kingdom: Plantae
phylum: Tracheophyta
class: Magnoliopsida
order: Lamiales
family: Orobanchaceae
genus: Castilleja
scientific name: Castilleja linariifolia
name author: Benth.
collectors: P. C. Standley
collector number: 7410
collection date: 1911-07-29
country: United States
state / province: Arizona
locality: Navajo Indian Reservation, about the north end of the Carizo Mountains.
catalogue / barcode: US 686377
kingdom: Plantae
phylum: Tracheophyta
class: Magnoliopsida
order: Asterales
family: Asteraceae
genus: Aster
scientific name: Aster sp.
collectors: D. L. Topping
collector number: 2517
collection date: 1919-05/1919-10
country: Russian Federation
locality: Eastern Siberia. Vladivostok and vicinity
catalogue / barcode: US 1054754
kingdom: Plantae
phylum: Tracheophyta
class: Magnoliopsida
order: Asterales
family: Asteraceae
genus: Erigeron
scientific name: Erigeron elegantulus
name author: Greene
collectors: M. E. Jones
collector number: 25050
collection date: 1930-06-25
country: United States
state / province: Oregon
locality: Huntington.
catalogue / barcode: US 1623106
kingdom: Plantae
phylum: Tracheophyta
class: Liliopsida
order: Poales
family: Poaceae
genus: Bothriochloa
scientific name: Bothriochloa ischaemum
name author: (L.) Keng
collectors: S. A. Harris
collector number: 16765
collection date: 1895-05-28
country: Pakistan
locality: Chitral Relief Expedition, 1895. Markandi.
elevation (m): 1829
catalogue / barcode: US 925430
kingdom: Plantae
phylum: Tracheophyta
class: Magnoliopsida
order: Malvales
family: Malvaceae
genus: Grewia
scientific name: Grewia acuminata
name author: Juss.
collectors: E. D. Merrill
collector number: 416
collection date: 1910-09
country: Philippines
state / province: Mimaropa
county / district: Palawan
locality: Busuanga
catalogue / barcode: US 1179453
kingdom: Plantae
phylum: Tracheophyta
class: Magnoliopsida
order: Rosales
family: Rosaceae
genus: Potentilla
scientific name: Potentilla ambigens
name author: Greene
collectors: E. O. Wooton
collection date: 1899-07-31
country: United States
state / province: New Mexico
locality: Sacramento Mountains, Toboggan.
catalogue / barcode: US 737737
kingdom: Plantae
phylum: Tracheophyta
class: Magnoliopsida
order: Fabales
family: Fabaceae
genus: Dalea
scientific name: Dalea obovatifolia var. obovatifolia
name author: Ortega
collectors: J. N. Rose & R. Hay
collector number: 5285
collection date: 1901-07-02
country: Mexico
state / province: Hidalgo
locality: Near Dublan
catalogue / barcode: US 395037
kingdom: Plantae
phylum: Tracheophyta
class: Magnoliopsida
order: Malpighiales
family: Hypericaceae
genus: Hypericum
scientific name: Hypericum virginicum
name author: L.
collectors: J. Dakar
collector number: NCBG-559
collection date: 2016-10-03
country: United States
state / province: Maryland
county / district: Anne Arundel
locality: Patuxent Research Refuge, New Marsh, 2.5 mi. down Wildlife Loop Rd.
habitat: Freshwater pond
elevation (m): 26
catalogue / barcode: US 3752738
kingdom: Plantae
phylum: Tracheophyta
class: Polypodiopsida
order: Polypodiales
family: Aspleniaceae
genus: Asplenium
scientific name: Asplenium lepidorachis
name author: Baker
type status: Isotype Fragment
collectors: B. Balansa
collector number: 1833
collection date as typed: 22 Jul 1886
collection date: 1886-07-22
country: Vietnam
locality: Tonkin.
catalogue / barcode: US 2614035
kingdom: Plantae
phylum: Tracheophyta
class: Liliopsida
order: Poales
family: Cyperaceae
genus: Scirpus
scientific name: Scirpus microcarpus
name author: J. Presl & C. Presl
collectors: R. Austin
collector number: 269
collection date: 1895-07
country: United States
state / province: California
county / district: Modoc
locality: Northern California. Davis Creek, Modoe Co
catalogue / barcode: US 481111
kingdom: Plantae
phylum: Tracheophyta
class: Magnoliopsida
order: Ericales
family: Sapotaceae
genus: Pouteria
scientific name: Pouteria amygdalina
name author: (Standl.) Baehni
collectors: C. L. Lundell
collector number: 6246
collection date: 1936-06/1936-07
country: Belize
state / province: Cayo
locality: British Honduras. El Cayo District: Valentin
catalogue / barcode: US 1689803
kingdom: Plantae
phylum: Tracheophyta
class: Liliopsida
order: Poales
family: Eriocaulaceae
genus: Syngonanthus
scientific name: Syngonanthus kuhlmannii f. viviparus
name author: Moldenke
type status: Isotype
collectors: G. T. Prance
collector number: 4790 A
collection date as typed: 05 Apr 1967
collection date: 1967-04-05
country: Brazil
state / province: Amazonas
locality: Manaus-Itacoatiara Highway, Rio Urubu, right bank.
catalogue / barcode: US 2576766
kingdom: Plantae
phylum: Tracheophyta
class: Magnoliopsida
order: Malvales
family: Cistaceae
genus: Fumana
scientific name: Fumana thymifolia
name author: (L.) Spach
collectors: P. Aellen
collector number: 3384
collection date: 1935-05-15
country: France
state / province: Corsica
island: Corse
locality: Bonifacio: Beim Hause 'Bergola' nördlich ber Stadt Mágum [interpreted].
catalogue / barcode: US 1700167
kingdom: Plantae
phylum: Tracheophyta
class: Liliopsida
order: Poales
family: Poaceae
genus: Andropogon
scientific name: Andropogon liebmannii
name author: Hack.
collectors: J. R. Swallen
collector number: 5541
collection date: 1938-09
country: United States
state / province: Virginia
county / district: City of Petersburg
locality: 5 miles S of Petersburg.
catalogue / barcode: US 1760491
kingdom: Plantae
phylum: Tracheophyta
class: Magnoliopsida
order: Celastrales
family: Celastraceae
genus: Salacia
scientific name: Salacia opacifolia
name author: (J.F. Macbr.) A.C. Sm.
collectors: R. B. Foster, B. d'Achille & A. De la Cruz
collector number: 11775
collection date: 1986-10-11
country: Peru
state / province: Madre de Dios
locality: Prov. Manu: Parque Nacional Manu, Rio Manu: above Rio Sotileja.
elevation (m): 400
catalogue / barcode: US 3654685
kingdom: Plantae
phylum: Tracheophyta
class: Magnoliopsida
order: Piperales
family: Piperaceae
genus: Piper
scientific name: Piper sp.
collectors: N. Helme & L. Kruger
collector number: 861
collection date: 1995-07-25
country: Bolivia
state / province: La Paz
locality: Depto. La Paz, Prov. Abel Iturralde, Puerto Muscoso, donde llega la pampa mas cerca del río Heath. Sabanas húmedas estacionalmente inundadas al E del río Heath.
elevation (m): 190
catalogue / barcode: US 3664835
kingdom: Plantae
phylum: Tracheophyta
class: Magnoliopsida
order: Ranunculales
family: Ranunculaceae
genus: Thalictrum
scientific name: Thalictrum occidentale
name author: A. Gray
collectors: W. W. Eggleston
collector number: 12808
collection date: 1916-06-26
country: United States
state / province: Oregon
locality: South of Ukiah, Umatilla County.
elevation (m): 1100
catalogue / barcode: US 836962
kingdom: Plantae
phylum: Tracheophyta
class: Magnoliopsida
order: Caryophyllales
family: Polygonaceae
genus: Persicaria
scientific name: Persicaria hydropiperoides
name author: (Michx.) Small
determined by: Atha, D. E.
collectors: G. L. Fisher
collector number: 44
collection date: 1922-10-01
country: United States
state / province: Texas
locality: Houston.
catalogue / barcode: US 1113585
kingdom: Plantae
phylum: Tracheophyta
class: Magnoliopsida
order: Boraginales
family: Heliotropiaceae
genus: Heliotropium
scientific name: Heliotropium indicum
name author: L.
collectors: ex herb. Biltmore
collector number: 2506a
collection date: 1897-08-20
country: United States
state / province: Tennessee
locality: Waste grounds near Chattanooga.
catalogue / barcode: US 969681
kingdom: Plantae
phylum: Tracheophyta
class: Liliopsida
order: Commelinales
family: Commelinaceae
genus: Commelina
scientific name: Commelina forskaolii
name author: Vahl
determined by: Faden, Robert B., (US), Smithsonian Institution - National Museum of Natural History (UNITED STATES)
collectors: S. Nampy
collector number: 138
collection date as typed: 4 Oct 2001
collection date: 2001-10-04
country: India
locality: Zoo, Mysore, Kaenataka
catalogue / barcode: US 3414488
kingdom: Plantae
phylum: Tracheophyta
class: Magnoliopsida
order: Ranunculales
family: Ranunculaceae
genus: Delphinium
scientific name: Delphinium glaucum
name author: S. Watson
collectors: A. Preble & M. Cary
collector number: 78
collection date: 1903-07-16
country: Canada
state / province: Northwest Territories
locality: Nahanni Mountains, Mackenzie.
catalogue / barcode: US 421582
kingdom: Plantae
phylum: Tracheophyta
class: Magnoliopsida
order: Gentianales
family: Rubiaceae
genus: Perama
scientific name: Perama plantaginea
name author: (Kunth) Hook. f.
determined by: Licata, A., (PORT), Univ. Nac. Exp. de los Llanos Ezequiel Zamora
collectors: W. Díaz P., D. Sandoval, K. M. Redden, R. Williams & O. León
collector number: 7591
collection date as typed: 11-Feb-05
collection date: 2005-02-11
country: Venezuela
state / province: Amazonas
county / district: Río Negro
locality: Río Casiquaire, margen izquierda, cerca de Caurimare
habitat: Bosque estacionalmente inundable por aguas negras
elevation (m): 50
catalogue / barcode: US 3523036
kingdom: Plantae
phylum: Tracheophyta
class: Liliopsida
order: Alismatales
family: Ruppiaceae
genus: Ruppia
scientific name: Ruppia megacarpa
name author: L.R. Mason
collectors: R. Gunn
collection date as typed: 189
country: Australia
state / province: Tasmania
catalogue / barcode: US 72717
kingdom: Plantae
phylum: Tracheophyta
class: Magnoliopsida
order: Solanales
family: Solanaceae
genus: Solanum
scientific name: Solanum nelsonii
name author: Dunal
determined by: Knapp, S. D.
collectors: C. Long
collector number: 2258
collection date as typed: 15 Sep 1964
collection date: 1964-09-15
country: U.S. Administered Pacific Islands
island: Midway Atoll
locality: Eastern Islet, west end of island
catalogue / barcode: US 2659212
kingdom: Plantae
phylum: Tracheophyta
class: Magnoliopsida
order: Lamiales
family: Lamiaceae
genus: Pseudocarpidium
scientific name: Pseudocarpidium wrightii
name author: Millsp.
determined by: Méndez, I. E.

○ ○ ○

*Written exercise*
Starting at the top of the listing and ending at the line that contains "state / province: Arizona", switch "country" to "nation" and give those lines again with nothing else changed.

*Response to the exercise*
kingdom: Plantae
phylum: Tracheophyta
class: Magnoliopsida
order: Lamiales
family: Orobanchaceae
genus: Castilleja
scientific name: Castilleja linariifolia
name author: Benth.
collectors: P. C. Standley
collector number: 7410
collection date: 1911-07-29
nation: United States
state / province: Arizona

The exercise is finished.